_Work instruction_. All of the data should be repeated exactly; pictures are not part of the copy.
Task inputs section start
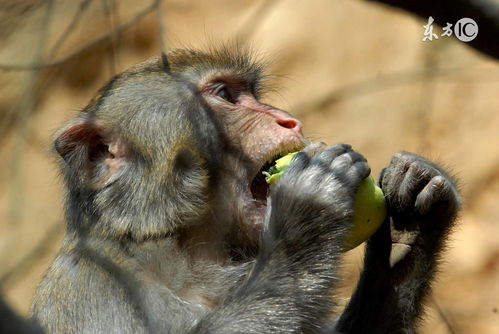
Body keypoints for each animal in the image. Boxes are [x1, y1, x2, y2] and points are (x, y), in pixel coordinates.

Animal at [30, 45, 460, 332]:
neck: (177, 249)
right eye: (225, 95)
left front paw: (414, 219)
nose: (288, 119)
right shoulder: (91, 286)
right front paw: (302, 219)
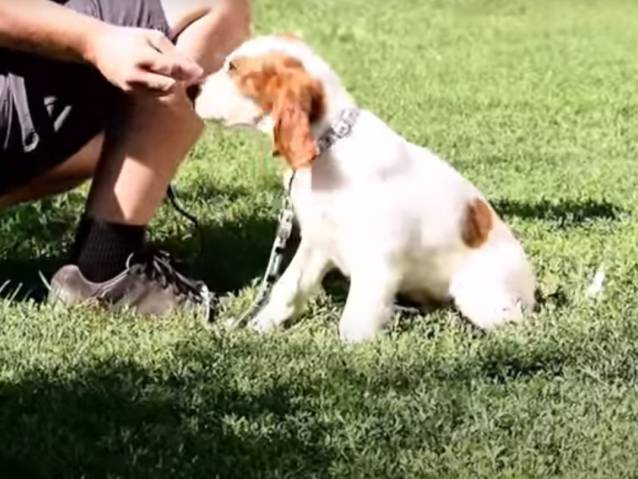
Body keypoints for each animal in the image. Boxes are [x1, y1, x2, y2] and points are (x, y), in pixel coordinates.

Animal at [194, 35, 536, 344]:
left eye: (233, 68)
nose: (190, 88)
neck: (330, 147)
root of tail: (532, 288)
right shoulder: (317, 240)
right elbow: (287, 287)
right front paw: (258, 326)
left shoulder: (378, 260)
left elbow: (354, 322)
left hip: (479, 297)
Task inputs section end
_Finished exercise_.
Body keypoints for each animal in the image. Boxes are [x1, y1, x2, y2] and points are (x, y), in pixel coordinates.

Animal at [30, 45, 460, 332]:
neck: (177, 249)
right eye: (225, 95)
left front paw: (414, 219)
nose: (288, 119)
right shoulder: (91, 286)
right front paw: (302, 219)
Body keypoints for each animal in the image. Boxes are [x1, y1, x2, y2] and points are (x, y), in pixel coordinates.

Animal at [194, 35, 536, 344]:
left eye: (233, 68)
nose: (190, 88)
neck: (330, 147)
root of tail: (532, 288)
right shoulder: (317, 240)
right elbow: (287, 287)
right front paw: (258, 326)
left shoulder: (378, 260)
left elbow: (354, 322)
left hip: (479, 297)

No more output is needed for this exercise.